WHAT IS EXPECTED
Pull every line with "case" from the data.

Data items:
◆ ◆ ◆ ◆ ◆
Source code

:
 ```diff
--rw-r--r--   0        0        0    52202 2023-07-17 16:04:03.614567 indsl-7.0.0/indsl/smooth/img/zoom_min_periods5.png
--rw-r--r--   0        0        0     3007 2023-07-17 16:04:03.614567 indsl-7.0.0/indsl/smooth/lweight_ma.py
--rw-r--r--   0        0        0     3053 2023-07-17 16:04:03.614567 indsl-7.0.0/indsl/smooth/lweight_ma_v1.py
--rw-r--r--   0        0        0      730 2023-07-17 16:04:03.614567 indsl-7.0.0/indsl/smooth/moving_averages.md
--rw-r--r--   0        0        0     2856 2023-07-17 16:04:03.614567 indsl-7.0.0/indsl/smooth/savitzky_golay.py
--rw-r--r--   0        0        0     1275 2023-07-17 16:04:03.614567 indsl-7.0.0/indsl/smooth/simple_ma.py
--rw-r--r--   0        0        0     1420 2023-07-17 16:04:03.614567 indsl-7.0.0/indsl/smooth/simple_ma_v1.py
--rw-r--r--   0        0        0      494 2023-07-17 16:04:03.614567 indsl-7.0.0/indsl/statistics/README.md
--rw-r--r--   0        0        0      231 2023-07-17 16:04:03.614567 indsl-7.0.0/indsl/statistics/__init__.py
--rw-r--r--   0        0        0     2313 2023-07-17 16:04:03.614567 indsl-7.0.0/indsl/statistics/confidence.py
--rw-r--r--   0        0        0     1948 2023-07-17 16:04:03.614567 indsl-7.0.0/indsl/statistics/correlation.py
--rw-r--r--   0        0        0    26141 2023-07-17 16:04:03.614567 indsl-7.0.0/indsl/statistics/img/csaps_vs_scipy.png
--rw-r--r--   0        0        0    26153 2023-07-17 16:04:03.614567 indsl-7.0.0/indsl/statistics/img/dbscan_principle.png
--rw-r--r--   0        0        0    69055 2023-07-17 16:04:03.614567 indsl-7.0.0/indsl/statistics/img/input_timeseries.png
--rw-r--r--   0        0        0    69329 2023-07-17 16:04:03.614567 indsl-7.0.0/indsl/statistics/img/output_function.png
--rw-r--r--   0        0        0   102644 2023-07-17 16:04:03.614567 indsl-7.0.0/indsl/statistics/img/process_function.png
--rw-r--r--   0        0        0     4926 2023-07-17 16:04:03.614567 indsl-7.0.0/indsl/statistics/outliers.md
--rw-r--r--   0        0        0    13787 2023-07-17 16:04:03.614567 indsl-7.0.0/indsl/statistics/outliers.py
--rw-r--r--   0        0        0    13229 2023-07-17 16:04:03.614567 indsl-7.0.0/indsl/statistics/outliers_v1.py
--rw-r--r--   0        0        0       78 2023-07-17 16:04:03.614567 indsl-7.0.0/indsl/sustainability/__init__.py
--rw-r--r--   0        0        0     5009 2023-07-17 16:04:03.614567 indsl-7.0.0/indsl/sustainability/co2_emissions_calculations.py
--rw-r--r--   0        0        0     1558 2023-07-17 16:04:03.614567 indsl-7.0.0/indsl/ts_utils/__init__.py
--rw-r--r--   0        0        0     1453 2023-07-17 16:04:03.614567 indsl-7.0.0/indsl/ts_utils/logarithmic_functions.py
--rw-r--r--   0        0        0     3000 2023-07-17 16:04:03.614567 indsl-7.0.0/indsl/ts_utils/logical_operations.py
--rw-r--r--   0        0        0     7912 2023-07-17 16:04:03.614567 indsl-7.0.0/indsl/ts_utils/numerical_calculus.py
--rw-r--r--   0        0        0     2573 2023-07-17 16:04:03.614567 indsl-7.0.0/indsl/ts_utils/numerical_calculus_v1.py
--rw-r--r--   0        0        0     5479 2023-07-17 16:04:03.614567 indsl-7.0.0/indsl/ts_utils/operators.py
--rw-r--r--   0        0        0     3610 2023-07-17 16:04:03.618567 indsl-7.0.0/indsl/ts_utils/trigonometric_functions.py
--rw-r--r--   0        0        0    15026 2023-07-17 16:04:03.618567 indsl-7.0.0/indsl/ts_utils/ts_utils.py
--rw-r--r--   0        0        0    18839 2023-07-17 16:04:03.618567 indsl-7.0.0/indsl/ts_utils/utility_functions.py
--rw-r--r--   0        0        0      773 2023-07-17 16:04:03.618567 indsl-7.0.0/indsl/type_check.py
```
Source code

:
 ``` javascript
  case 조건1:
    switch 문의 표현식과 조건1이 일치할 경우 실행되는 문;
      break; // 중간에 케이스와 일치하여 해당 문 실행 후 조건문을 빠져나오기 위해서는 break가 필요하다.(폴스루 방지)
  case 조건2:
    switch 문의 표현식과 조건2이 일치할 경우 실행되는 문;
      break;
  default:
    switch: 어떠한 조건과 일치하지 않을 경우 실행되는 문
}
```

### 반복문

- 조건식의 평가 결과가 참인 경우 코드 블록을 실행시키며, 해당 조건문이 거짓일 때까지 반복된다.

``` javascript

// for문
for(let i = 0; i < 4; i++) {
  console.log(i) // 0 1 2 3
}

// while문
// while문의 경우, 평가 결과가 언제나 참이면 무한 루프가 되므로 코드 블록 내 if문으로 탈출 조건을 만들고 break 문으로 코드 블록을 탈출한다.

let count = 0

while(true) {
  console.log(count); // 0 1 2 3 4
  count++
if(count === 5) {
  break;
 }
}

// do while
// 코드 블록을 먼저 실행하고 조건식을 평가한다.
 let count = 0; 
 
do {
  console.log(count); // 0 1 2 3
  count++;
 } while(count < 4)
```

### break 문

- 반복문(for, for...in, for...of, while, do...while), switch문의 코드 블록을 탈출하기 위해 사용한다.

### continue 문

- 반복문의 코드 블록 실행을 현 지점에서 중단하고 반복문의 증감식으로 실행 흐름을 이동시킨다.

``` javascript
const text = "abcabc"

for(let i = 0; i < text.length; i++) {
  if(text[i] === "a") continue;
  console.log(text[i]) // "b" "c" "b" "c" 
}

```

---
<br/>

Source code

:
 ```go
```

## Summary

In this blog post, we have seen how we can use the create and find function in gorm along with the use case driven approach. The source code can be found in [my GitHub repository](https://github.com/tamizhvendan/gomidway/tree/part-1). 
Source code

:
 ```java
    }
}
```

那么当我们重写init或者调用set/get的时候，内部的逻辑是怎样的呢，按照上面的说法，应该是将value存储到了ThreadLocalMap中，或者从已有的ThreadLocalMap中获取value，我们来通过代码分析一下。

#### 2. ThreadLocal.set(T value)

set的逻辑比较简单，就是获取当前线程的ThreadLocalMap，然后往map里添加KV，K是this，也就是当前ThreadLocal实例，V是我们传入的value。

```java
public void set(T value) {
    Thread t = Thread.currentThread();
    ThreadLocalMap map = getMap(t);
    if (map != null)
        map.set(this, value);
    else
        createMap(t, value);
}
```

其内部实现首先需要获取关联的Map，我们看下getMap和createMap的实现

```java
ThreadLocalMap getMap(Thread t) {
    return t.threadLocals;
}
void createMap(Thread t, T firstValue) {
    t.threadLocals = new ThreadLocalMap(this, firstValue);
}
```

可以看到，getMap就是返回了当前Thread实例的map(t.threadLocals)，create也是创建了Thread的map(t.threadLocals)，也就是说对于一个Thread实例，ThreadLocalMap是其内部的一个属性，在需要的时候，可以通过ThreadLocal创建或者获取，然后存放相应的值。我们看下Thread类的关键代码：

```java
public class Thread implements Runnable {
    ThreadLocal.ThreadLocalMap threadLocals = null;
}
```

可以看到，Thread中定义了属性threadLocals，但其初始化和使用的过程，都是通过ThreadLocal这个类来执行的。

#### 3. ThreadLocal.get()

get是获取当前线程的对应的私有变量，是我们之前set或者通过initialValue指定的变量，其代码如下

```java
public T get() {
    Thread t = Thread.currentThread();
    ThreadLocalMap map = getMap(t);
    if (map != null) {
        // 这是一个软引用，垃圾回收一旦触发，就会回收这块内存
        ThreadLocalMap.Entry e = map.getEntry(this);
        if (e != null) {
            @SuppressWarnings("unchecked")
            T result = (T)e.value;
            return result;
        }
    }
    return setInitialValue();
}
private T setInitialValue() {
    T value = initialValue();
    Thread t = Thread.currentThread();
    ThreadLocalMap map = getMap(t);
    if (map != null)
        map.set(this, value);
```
◆ ◆ ◆ ◆ ◆
RESPONSE TO THE TASK
  case 조건1:
  case 조건2:
In this blog post, we have seen how we can use the create and find function in gorm along with the use case driven approach. The source code can be found in [my GitHub repository](https://github.com/tamizhvendan/gomidway/tree/part-1). 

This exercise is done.